Measurements of LAI were conducted on a nested sampling grid at two spatial scales in the IV (Fig. 1) during the Arctic summer. All location measurements were recorded in the Universal Transverse Mercator (UTM) projection; zone 34 North, WGS 1984 datum.

Micro-scale measurements were collected from 10–31 July 2002 within a 40 m by 40 m area centred on the stream in the foot slopes of the IV. The micro-scale measurements were made in nine 10 m × 10 m plots laid out on a 3 × 3 grid, with 5-m spacing between each plot (Fig. 1b). Within each of the nine micro-scale plots, indirect LAI measurements at a nominal resolution of 0.2 m were obtained by combining: (i) Normalised Difference Vegetation Index (NDVI) obtained with a Skye Instruments 2 Channel Sensor SKR1800 (Skye Instruments, Powys, UK, channel 1 = 0.56–0.68 nm, channel 2 = 0.725–1.1 nm) with the diffuser off, held 0.9 m above the ground (referred to hereafter as ‘Skye NDVI’); and (ii) LAI estimate by a LI-COR LAI-2000 Canopy Analyzer (LI-COR, Lincoln, NE), collecting one above- and one below-canopy measurement (referred to as ‘LAI-2000 LAI’). The paired LAI-2000 and NDVI measurements were conducted on a regular grid at 0.4-m intervals for each plot, giving a total of 5625 measurements. Subsequently, nine destructive harvest measurements (0.2 m × 0.2 m) of vascular plant LAI were taken for each micro-scale plot (n = 81). We used the harvest data to calibrate a model that combined the NDVI and LAI-2000 observations to generate an improved LAI estimate (van Wijk & Williams 2005). The 95% confidence interval on indirect LAI estimation varied from 0.07 to 0.2 over a range of LAI from 0–1.5 (Van Wijk & Williams 2005). Before each destructive harvest the dominant vascular plant species in each 0.2 m × 0.2 m quadrat were determined by % cover. We defined the dominant vascular species as the most abundant based on cover.

To do.
1. In the text on leaf area index measurements, what size was each of the nine micro-scale plots?
2. Write the next part of the text on leaf area index measurements, picking up right after its last sentence.
The entries aren't needed for anything here.

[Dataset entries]
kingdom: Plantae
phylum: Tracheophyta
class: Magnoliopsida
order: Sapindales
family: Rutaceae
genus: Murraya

...

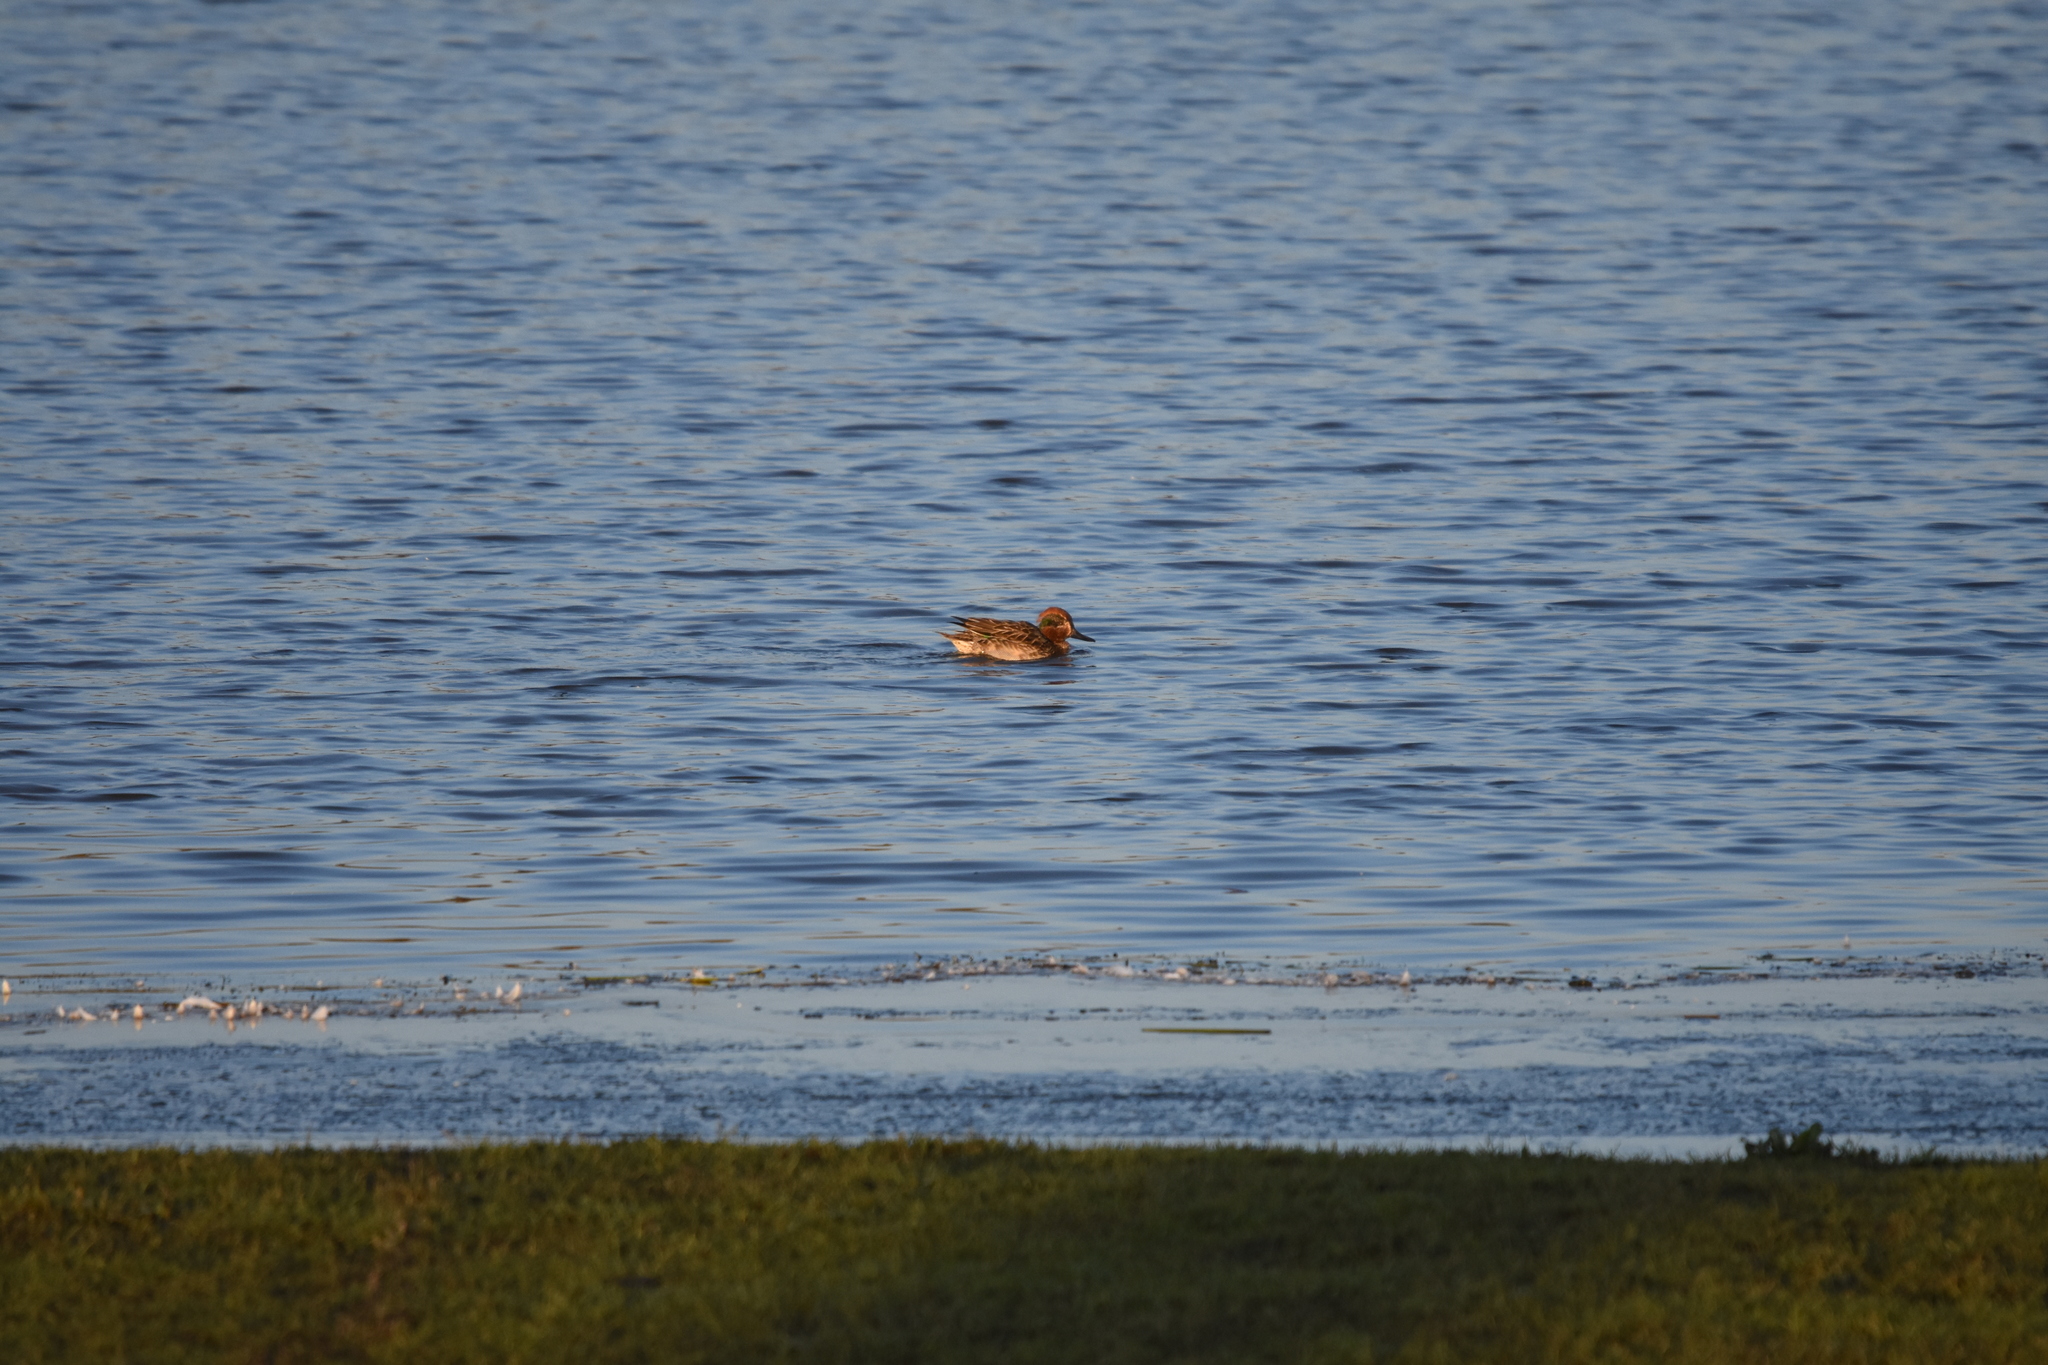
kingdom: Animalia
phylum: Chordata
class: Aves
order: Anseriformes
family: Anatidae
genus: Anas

Results of the tasks.
1. Each plot was 10 m by 10 m.

2.
Macro-scale measurements were collected on 14–25 August 2004, in a 500 m × 500 m area encompassing the micro-scale study site. The macro-scale area was subdivided into one hundred 50 m × 50 m plots. Sixteen of these plots were further subdivided into nine intensive 10 m × 10 m plots, giving 228 measurement locations (Fig. 1). The central intensive plot corresponded with and re-sampled the micro-scale area. At the centre of each of the macro-scale sampling points, a NDVI measurement was made using the Skye sensor with its diffuser on, suspended at 3 m above ground level, resulting in a nominal resolution of approximately 10 m in diameter. Macro-scale measurements of LAI were obtained using the calibration developed from the micro-scale data (van Wijk & Williams 2005), with a detailed recalibration to account for change of sensor resolution using multi-scale nested NDVI measurements (Williams et al. 2008). The root-mean-square error of LAI determination at 9-m resolution was estimated at 0.08 (Williams et al. 2008). The location of each plot was determined to an accuracy of ±6 m using a handheld GPS (Garmin e-trex). Some plots (n = 31) had a covering of birch trees over 2 m tall. It was not possible to sample NDVI effectively with the suspended Skye sensor for these plots, so they were excluded from all subsequent analyses. We consider only the remaining 197 tundra vegetation plots in this study. Based on a visual estimate of cover, we ranked the dominant three vegetation cover types, including vascular plants, mosses and lichens, for each plot. We defined the dominant vegetation based on the vegetation with the most abundant cover.

LAI surveys at the two scales were conducted 2 years apart. However, both surveys were conducted in the peak season of maximum vegetation growth, based on phenological studies at this site (Street et al. 2007). We thus believe that our results are robust to the difference in sampling time.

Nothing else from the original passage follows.